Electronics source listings
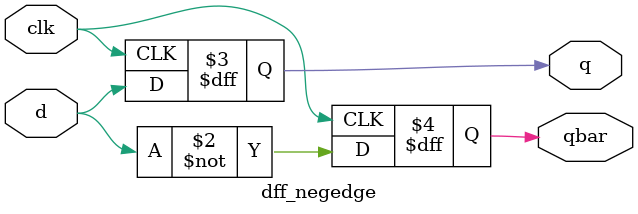
<source format=v>
module dff_negedge (d, clk,q,qbar);
input d,clk;
output reg q,qbar;
always@(negedge clk)
begin
q=d;
qbar=~d;
end
endmodule

</source>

--- EXERCISE GOAL ---
Although the records include pictures, output only their text, exactly and completely.

--- RESULT OF THIS TASK ---
<source format=v>
module dff_negedge (d, clk,q,qbar);
input d,clk;
output reg q,qbar;
always@(negedge clk)
begin
q=d;
qbar=~d;
end
endmodule

</source>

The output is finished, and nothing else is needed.